The first of four figures who shape Munro’s book, Alfred Stephens started his working life in gold-rush Queensland as a journalist and newspaper editor. In one of Munro’s many pinpoint descriptions, he was at 20 "the proud possessor of a full beard, an eye for the ridiculous, and an argumentative personality".
From Gympie to London Stephens found work before joining The Bulletin, the hub of Australian political and literary journalism. He became "Australia’s most important early literary critic" and later published his own journal, The Bookfellow, despite dire financial circumstances and his own eventual breakdown.
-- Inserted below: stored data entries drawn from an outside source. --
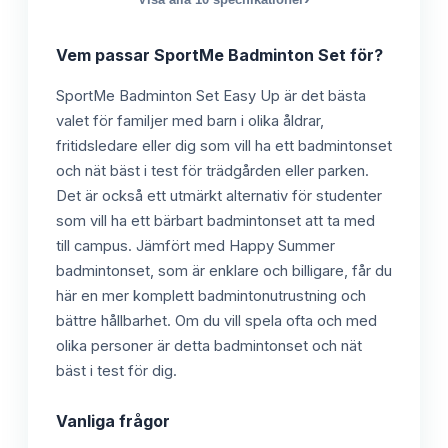
Vem passar
SportMe Badminton Set
för?
SportMe Badminton Set Easy Up är det bästa
valet för familjer med barn i olika åldrar,
fritidsledare eller dig som vill ha ett badmintonset
och nät bäst i test för trädgården eller parken.
Det är också ett utmärkt alternativ för studenter
som vill ha ett bärbart badmintonset att ta med
till campus. Jämfört med Happy Summer
badmintonset, som är enklare och billigare, får du
här en mer komplett badmintonutrustning och
bättre hållbarhet. Om du vill spela ofta och med
olika personer är detta badmintonset och nät
bäst i test för dig.
Vanliga frågor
As an intrusive editor he was known to write lines into poets’ work. But he nurtured unconventional writing careers, notably those of Steele Rudd and Joseph Furphy, whose Bulletin stories he shaped into the respective classics On Our Selection and Such Is Life.
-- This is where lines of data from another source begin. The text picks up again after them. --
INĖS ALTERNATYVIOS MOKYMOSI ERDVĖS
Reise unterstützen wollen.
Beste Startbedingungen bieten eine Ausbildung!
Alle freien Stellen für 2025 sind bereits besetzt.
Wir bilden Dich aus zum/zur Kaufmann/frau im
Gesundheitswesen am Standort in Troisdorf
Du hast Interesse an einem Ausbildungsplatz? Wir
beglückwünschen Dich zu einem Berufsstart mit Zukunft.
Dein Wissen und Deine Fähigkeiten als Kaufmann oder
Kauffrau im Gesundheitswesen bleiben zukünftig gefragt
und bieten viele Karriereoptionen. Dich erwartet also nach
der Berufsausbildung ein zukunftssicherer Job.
Munro also had a long career in book publishing, as inaugural fiction editor and publishing manager at the University of Queensland Press, and has since become an elegant writer and chronicler of the industry. He understands that a good editor – sometimes publisher as well – combines literary skills, business nous and psychology.
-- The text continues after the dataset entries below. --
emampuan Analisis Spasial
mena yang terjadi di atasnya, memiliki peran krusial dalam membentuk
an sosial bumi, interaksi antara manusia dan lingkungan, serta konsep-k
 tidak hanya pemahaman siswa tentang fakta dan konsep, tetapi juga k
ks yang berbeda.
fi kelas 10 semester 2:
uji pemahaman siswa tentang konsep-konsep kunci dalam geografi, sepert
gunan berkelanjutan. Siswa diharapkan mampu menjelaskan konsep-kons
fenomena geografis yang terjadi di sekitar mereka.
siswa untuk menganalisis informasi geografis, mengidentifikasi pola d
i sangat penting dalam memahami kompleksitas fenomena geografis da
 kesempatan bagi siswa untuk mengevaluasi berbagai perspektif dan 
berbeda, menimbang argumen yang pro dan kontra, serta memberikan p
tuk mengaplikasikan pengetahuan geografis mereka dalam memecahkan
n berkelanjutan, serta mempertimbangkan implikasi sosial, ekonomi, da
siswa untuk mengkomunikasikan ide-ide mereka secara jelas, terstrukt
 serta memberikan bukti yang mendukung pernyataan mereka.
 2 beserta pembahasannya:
This book is a prequel to his memoir, Under Cover: Adventures in the Art of Editing, and covers a century of publishing history laced with personal experience and commentary. His well-chosen characters came from Queensland, worked for UQP, or had another connection with each other and the author.
The narrative moves from the chaotic early days when individual buccaneers struggled against British domination, to Angus & Robertson’s steady growth before being smothered by corporate takeovers in the 1970s, and up to the transformations of the 21st century.
Even more colourful than Stephens was P.R. Stephensen, “a rebel and a risk taker” who shifted from communism to ultra-nationalism and was imprisoned in 1944 on suspicion of being a Japanese spy.
Munro draws on his own book about “Inky” Stephensen to create a vivid biographical sketch: radical politics at Oxford, publication in London of a secret edition of D.H. Lawrence’s banned novel Lady Chatterley’s Lover, dealings with James Joyce and “the wickedest man in the world”, Aleister Crowley.
When Stephensen’s London publishing company failed, Norman Lindsay helped him get backing from The Bulletin for the Endeavour Press in Sydney. Much of his time was spent husbanding Xavier Herbert’s much-rejected "Giant Novel" Capricornia into a publishable shape.
After the success of a first edition in 1938, Angus & Robertson took over the rights and the novel has never been out of print. This is the segue to Munro’s third protagonist, the great A&R editor Beatrice Davis, who for the rest of his career wrangled Herbert and his writing with “her charm and persistence”.
Jacqueline Kent wrote a fine biography of Davis, to which Munro adds his own valuable research and interviews. Throughout the book his literary detective work produces thrilling finds. He details the often excruciating birth (or stillbirth) of books with many lessons still relevant.
Davis was on the Miles Franklin Award judging panel for 35 years until her death, and championed two of her authors who won – Herbert for Poor Fellow My Country and Thea Astley three times, “without even a murmur of conflict of interest”.
She and the last figure, UQP fiction editor Rosanne Fitzgibbon, were refined lion tamers who can’t match the earlier male mavericks for drama but managed wild talents such as Ernestine Hill, Eve Langley and Gillian Mears. They exemplify professionalism under pressure in a tough industry that has always been driven by passion. Munro’s passion also shines in this entertaining gem of cultural history.
Literary Lion Tamers: Book Editors Who Made Publishing History, Craig Munro, Scribe, $29.99
Susan Wyndham is a former literary editor of The Sydney Morning Herald.